Some New Yorker staffers are not as sanguine. According to Frank Modell, a New Yorker cartoonist, an attorney who was advising Shawn during the negotiations felt that Newhouse's promises to preserve the quality of the magazine lacked legal teeth. But when Shawn's lawyer presented his own proposals to protect the magazine's employees and operations, Fleischmann's attorney rejected them as unnecessary. The confidence of staff members in the agreement was further eroded when they learned that the Associated Press carried a report of the board's decision to sell the magazine before Shawn had been informed.
Many of the fears reflect the natural edginess of a somewhat secluded clan that has had only two chieftains in 60 years. "The New Yorker is an odd kind of institution," says Calvin Trillin, a staff writer. "Any kind of change is bound to cause humbug." Others fear that after Newhouse assumes control, he will not honor his hands-off pledge. "Once Newhouse acquires the magazine, it's his," says a writer. "He'll do what he pleases with his possession." Some contend that even minor tinkering, like stricter accounting methods, could destroy the magazine's idiosyncratic procedures. "The New Yorker is kind of like the Venus's-flytrap," says one staffer. "It violates all kinds ! of horticultural laws. But if you go in and streamline it, you'll kill the plant."
What may best protect The New Yorker is its good health. Circulation (500,000) has held fairly steady for the past five years, and the magazine's subscribers tend to be the sort of devoted, moneyed readers that advertisers court. Ad pages were down in 1984 from the previous year, but revenues rose 3.7%, to $49.3 million, while profits increased to $5.6 million from $5.3 million the previous year. "I doubt Mr. Newhouse has bought the goose that lays whatever kind of eggs it lays to kill the goose," says Author John Updike, a New Yorker contributor.

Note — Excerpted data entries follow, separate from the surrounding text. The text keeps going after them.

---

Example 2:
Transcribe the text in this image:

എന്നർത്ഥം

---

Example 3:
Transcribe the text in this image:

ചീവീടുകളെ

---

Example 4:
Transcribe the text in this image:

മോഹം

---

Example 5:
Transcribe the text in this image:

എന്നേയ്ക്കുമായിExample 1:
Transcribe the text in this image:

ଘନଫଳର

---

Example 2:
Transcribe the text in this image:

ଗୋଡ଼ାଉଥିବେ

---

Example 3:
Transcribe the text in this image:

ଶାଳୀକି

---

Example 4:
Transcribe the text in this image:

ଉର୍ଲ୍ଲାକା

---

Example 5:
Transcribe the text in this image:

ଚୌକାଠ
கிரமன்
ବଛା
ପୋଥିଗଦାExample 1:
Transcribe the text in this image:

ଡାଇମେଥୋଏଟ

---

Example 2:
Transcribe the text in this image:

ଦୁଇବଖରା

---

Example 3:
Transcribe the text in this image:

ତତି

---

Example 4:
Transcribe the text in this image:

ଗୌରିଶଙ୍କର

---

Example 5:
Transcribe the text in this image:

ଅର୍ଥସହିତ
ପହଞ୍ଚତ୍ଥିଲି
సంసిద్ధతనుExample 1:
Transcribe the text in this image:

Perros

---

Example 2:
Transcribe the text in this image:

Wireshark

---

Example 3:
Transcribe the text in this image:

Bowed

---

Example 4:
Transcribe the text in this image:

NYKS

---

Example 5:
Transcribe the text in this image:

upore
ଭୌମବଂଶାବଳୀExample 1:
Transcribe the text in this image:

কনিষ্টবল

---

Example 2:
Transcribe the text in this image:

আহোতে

Some long-admiring readers feel that the magazine would benefit from a fresh breeze or two riffling through its pages. New Yorker fiction is frequently obscure and small in ambition. The magazine's profiles and political commentary are too often tests of reader endurance, while its "Talk of the Town" section sometimes manages to be both dull and arch.

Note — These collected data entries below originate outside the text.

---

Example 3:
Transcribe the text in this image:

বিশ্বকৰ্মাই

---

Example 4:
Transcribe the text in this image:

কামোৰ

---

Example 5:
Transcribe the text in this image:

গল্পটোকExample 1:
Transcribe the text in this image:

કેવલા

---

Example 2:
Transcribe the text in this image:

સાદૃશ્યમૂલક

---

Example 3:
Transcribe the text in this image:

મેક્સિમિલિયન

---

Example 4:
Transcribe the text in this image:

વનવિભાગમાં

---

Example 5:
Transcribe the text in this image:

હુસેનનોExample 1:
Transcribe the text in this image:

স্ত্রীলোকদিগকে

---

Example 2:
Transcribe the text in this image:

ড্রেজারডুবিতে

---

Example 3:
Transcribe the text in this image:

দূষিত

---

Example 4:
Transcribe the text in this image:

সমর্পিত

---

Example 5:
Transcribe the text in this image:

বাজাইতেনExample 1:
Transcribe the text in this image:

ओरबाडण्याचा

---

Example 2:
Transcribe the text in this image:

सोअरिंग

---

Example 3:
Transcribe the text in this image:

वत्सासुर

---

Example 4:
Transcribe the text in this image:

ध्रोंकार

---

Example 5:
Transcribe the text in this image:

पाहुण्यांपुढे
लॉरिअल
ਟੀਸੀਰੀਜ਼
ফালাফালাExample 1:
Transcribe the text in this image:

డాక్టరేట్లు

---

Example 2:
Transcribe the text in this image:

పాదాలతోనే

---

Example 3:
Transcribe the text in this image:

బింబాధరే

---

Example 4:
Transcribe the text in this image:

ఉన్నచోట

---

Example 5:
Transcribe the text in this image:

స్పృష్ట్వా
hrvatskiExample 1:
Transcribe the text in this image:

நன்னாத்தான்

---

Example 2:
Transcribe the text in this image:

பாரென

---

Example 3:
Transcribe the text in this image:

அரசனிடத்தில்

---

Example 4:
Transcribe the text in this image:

Then there is the matter of Shawn's successor. Shawn attempted to anoint one several years ago, but he dropped the idea. Now the matter will be in Newhouse's hands. It seems plain that a succession of some kind will have to be devised, even though Shawn has displayed no desire to depart 43rd Street. How Newhouse handles Shawn, still very much a revered figure in the halls of The New Yorker, will go a long way toward determining how the New Yorker family feels about the new proprietor.